**YOUR TASK**:
Starting at the line containing "Continue reading" and ending at the line containing "вселенная захватывает и", reproduce those lines from the entries below, substituting "trip log" for "ski log" and leaving everything else unchanged.

**RAW DATA**:
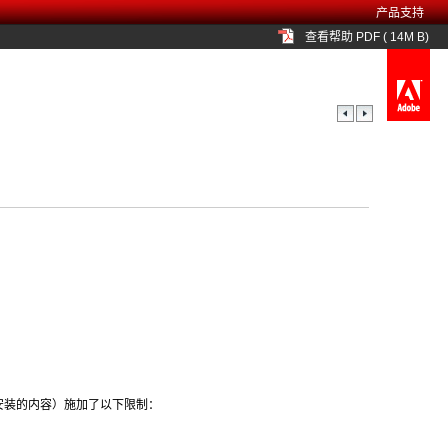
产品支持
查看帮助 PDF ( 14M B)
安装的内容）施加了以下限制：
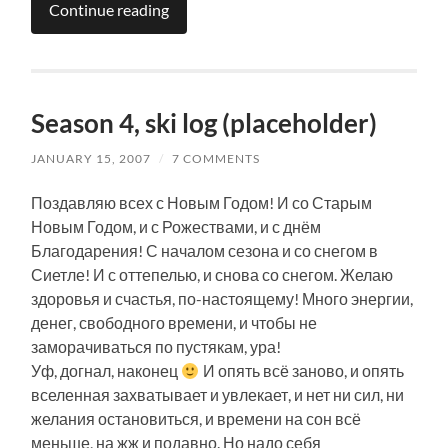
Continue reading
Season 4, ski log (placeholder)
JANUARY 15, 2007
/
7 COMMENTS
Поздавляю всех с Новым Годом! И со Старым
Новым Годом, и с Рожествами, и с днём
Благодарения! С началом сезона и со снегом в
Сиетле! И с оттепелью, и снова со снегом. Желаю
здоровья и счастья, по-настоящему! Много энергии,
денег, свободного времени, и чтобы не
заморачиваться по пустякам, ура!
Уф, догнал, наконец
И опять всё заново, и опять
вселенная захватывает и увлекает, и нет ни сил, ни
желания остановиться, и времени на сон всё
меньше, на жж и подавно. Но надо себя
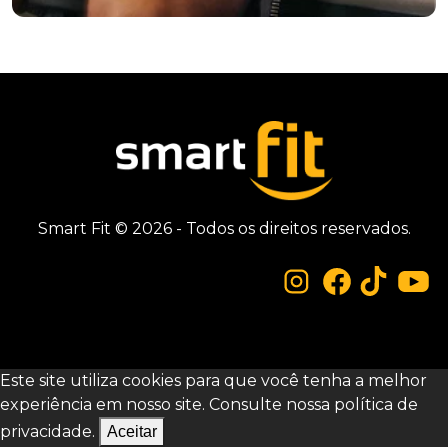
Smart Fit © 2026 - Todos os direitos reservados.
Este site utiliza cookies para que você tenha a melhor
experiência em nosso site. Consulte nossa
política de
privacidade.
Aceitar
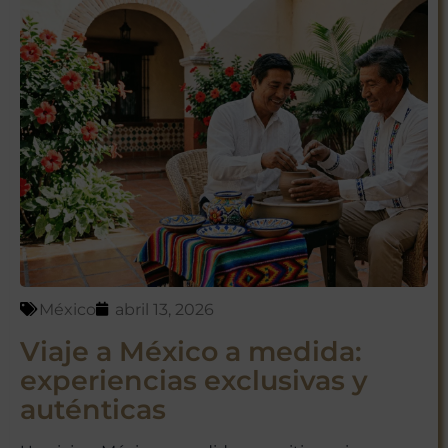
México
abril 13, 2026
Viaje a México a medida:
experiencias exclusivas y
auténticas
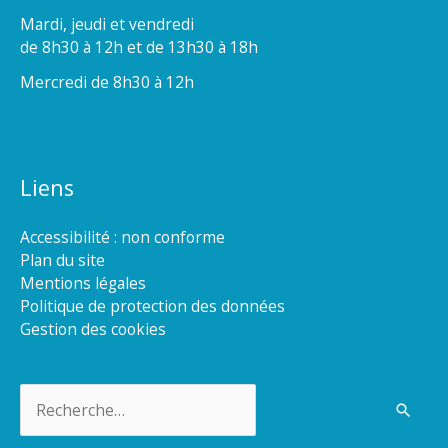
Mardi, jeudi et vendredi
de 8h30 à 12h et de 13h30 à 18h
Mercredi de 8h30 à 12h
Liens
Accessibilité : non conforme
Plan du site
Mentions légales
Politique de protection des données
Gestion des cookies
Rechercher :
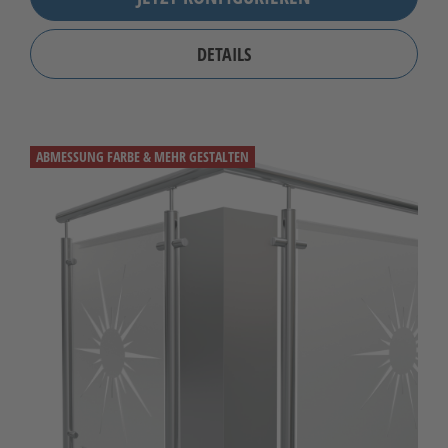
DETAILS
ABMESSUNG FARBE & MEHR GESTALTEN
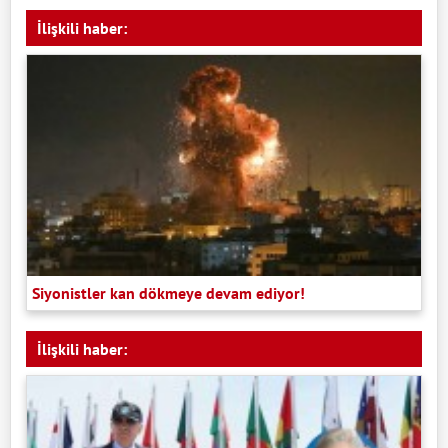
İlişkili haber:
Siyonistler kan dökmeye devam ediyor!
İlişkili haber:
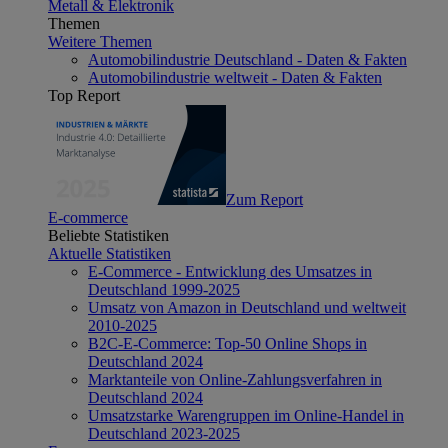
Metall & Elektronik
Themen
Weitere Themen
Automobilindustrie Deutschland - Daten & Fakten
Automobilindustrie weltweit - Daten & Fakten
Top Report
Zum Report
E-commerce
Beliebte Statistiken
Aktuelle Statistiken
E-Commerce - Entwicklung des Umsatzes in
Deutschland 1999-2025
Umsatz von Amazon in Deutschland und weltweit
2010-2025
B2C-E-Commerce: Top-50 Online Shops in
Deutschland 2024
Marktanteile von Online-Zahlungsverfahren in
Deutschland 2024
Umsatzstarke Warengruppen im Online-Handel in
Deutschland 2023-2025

* * *

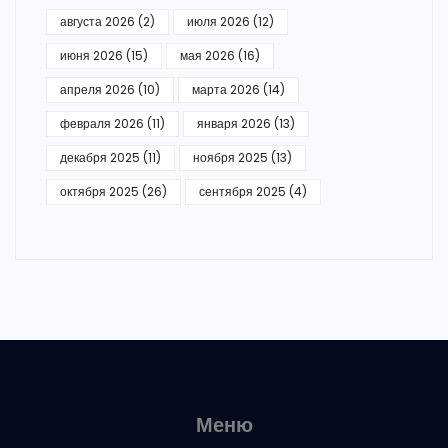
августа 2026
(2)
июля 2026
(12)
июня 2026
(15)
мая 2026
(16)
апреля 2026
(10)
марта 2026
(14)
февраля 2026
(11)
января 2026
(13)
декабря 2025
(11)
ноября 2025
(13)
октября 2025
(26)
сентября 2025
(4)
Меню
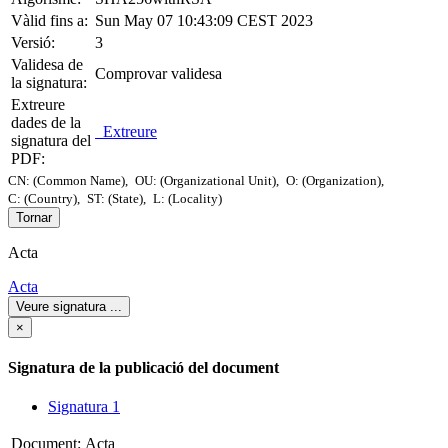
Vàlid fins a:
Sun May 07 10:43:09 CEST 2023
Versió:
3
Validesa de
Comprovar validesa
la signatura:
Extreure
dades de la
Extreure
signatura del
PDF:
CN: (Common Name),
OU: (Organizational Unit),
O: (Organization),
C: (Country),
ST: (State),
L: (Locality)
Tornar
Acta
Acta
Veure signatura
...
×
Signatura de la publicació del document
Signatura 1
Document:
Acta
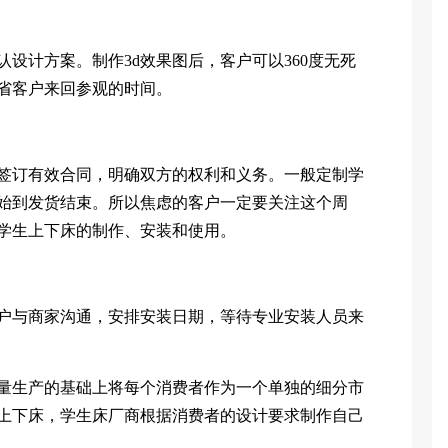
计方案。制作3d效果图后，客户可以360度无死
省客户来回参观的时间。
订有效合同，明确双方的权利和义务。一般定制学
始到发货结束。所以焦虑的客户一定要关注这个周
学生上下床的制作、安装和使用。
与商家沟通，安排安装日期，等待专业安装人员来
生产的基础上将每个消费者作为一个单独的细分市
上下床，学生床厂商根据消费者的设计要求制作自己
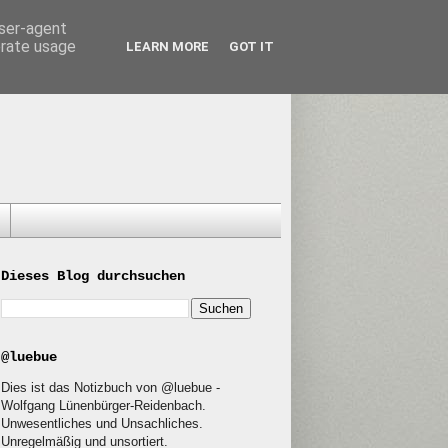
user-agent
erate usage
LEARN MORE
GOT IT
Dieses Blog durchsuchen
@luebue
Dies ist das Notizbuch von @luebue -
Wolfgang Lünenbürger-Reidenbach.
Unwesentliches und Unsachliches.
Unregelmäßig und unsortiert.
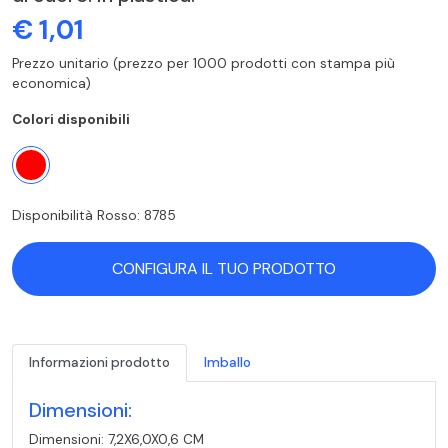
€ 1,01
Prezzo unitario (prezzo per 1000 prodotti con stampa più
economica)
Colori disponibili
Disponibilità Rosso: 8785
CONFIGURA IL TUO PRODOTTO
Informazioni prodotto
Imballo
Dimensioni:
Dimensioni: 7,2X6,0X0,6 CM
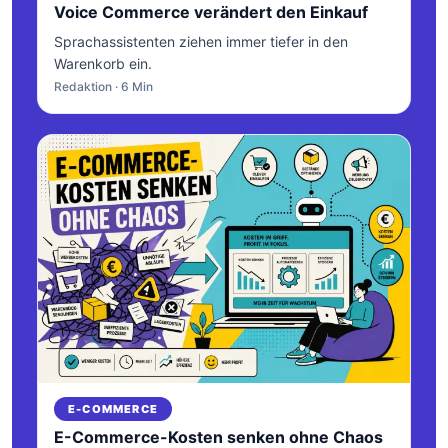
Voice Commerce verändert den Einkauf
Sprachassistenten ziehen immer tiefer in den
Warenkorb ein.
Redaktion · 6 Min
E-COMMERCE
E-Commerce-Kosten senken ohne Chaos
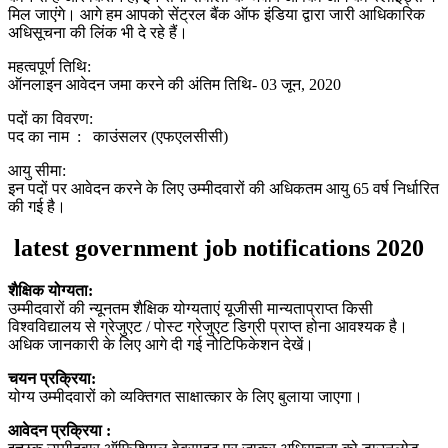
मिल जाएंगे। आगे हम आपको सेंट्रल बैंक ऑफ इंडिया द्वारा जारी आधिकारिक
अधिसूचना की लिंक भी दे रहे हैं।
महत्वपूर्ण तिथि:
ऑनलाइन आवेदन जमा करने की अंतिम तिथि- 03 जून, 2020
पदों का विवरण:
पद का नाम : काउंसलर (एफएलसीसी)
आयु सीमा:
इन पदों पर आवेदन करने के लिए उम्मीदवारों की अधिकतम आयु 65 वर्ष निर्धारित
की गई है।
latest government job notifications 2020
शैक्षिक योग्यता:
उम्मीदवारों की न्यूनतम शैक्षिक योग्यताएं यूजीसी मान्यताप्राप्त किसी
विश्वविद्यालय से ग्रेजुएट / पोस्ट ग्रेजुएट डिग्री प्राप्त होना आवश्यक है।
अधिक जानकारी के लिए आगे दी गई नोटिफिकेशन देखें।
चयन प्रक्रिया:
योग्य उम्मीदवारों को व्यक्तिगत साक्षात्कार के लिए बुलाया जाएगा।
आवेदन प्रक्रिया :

**RESPONSE FOR THIS EXERCISE**:
Continue reading
Season 4, trip log (placeholder)
JANUARY 15, 2007
/
7 COMMENTS
Поздавляю всех с Новым Годом! И со Старым
Новым Годом, и с Рожествами, и с днём
Благодарения! С началом сезона и со снегом в
Сиетле! И с оттепелью, и снова со снегом. Желаю
здоровья и счастья, по-настоящему! Много энергии,
денег, свободного времени, и чтобы не
заморачиваться по пустякам, ура!
Уф, догнал, наконец
И опять всё заново, и опять
вселенная захватывает и увлекает, и нет ни сил, ни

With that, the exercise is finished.